Marcelo, a crise e uma dissolução anunciada
Edição por Abílio dos Reis
O Presidente da República fará hoje uma comunicação à nação e a hora escolhida para o fazer, como já tem vindo a ser hábito quando a matéria é importante, não acontece por acaso. É à hora que os portugueses estão sentados à mesa, é à hora que a maioria já saiu do trabalho, é a uma hora que em teoria chega a muitas pessoas. Ou seja, cerca das 20h00, é tempo de ouvir o Presidente.
Marcelo Rebelo de Sousa vai comunicar, portanto, a sua decisão sobre a ameaça que no último mês deu como certeza: a dissolução do parlamento, na sequência do chumbo da esquerda ao Orçamento do Estado para 2022 proposto pelo Governo de António Costa. Depois, é provável que anuncie a marcação da data de eleições legislativas antecipadas.
Esta intervenção acontece um dia depois de ter ouvido o Conselho de Estado e cinco após as audiências com os partidos com assento parlamentar — em que a maioria explicou que a data favorita, em caso de eleições, será 16 de janeiro. Há dois dias, Marcelo Rebelo de Sousa afirmou que iria escolher "a data mais razoável", que "corresponda à melhor solução para o esclarecimento dos portugueses", sem ter em conta processos eleitorais partidários.

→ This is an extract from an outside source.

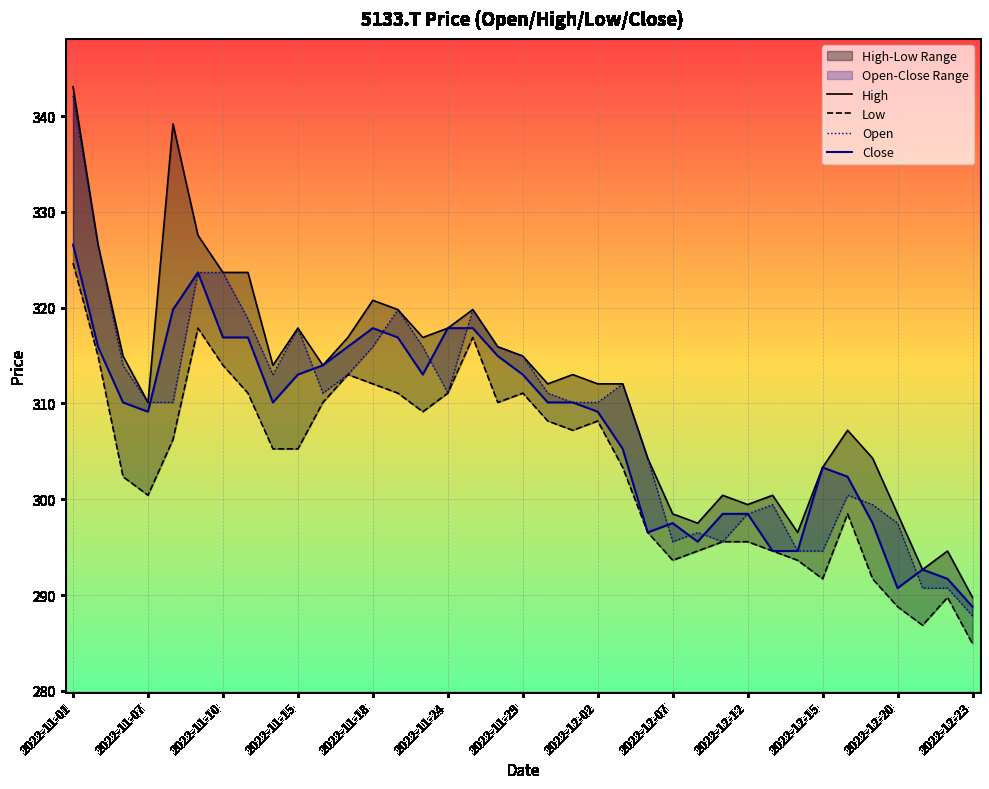

In High, how many points are lower than both neighbors (excluding endpoints)?

9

Mas como é que chegámos aqui? A ter que falar sobre eleições antecipadas, dissolução do parlamento e datas? Ora, se recuarmos seis anos, o Chefe de Estado já tinha anunciado em 2015 o seu croqui e o modo de atuação num cenário de crise política. Na Voz do Operário, em Lisboa, quinze dias depois de ter anunciado a sua candidatura presidencial, falando especificamente "sobre o poder de dissolução da Assembleia da República", Marcelo Rebelo de Sousa enquadrou-o como "um poder livre do Presidente da República".
O Presidente aprofundou as suas razões na altura, enfatizando que este "não é um poder absoluto", mas que "deve ser exercido no caso de os problemas verificados no Governo ou nas relações entre Governo e parlamento revelarem ou suscitarem graves situações críticas que comprometam o interesse nacional, e que não sejam compatíveis com uma solução dentro do quadro parlamentar existente". Na sua ótica, mediante esta justificação, parece que o chumbo do OE compromete o interesse nacional.
Caso se confirme esta intenção, será a oitava vez que Assembleia da República já foi dissolvida desde o 25 de Abril de 1974 — e Marcelo não foi o único a fazê-lo. Aliás, a situação é exatamente a aposta: todos os chefes de Estado eleitos em democracia utilizaram este poder constitucional.
Em suma, Marcelo Rebelo de Sousa já começou os preparativos para materializar a ameaça feita de eleições antecipadas, decorrentes do 'chumbo' da proposta orçamental na Assembleia da República, e deverá anunciar hoje a dissolução do parlamento e data das eleições legislativas. Portanto, resta esperar pelo jantar para saber qual o próximo passo da crise política.